### Plain-text document sources:
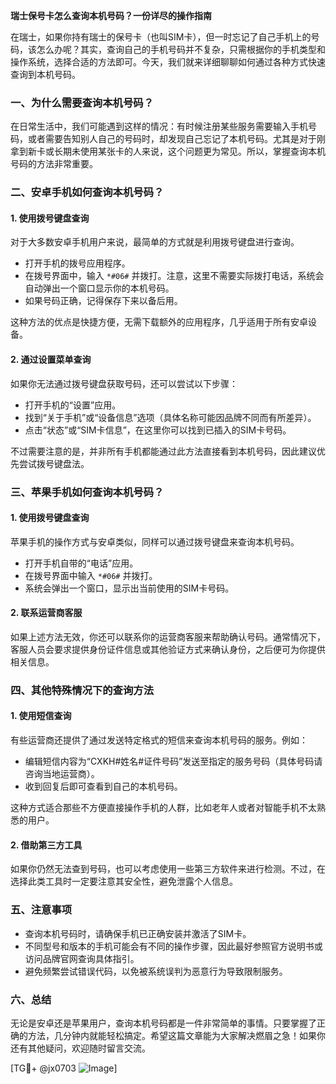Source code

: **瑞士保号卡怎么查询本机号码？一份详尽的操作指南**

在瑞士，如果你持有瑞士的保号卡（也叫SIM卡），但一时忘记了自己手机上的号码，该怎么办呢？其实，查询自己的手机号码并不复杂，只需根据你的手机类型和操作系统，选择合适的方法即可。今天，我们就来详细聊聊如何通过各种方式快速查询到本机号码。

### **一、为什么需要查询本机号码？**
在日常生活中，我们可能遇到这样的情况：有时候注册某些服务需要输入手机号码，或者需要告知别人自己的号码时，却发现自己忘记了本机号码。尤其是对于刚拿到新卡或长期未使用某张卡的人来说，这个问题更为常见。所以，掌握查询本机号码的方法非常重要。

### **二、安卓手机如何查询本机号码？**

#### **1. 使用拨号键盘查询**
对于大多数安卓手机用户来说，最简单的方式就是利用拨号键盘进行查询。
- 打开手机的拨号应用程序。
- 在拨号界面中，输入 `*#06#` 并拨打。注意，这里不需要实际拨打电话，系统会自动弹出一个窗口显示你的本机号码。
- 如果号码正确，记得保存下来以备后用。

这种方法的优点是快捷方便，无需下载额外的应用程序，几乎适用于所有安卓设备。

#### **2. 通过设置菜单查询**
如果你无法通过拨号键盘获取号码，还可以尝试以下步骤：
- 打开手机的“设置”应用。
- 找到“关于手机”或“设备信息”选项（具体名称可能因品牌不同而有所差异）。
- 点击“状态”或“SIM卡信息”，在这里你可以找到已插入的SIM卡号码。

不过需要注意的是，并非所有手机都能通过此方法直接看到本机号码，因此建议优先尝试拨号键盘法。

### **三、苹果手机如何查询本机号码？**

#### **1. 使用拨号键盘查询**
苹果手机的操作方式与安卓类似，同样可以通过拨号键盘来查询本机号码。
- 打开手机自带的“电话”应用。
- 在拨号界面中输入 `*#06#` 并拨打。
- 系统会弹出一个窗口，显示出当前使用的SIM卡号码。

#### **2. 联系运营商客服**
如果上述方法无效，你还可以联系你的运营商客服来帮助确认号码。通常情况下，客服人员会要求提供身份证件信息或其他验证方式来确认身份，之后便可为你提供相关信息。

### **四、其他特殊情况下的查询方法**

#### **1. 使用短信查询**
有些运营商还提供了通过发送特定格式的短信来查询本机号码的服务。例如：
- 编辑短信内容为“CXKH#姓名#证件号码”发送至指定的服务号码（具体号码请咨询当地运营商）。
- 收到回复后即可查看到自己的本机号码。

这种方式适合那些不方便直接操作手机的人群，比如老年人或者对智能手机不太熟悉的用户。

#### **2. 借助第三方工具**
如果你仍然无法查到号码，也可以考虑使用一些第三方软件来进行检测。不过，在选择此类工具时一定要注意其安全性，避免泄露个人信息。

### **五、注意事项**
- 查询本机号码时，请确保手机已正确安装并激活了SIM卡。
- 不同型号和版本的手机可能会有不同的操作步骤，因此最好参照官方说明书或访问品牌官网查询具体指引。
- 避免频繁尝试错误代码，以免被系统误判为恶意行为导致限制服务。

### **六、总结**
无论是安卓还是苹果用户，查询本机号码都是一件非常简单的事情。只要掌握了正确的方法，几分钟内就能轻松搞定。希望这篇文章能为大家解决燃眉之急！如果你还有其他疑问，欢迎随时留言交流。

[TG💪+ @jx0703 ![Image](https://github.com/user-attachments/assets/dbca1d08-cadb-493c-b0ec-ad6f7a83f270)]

* * *

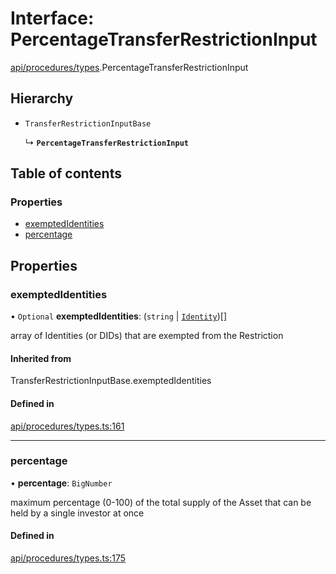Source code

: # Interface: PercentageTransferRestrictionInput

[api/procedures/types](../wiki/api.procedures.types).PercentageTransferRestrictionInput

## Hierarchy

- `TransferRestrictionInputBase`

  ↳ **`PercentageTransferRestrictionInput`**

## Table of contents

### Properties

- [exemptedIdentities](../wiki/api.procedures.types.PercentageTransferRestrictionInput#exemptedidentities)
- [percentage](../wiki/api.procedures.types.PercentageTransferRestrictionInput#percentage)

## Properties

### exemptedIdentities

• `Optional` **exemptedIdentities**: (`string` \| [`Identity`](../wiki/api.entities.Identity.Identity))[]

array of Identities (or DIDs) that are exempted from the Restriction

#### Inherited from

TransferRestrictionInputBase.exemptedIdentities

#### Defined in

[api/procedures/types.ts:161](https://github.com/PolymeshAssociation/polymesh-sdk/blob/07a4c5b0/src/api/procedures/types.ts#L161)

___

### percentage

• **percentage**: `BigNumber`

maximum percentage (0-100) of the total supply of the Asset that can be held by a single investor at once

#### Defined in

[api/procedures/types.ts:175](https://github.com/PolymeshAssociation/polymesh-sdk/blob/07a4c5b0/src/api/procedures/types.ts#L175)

==

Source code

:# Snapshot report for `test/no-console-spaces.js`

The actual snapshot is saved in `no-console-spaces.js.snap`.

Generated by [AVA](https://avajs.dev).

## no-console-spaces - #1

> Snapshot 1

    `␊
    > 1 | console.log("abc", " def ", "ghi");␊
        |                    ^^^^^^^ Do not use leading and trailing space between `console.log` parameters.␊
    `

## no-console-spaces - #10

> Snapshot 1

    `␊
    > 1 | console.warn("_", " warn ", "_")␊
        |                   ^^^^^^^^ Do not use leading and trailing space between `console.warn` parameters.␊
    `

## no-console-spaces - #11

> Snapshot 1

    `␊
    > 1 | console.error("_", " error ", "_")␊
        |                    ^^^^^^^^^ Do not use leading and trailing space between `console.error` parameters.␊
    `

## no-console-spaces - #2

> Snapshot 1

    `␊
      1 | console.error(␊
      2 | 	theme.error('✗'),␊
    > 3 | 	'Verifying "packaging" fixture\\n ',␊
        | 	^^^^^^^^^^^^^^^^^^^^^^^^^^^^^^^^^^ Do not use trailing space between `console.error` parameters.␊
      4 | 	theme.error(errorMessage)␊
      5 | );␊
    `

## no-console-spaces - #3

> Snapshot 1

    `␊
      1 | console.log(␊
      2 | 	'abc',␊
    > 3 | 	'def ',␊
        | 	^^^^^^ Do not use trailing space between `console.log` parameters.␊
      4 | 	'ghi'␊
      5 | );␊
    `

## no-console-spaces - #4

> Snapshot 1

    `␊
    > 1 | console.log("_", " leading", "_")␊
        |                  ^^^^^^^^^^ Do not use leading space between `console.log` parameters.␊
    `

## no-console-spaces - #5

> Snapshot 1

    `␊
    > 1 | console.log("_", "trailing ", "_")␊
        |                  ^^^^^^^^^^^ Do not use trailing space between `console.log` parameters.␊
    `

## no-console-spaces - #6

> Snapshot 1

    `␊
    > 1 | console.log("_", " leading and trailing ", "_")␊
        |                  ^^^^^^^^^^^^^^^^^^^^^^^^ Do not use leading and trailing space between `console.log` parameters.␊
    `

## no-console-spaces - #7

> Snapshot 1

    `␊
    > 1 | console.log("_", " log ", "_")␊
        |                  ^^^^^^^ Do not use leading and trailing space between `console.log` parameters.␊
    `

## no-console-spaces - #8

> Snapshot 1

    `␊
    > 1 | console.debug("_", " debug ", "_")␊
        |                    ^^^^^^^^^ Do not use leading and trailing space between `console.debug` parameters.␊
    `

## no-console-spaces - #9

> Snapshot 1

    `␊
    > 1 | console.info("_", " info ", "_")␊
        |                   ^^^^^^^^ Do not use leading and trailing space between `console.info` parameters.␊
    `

### WHAT IS EXPECTED:
Scan the entries above. Copy each line that has the string "debug".

### RESULT FOR THIS EXERCISE:
    > 1 | console.debug("_", " debug ", "_")␊
        |                    ^^^^^^^^^ Do not use leading and trailing space between `console.debug` parameters.␊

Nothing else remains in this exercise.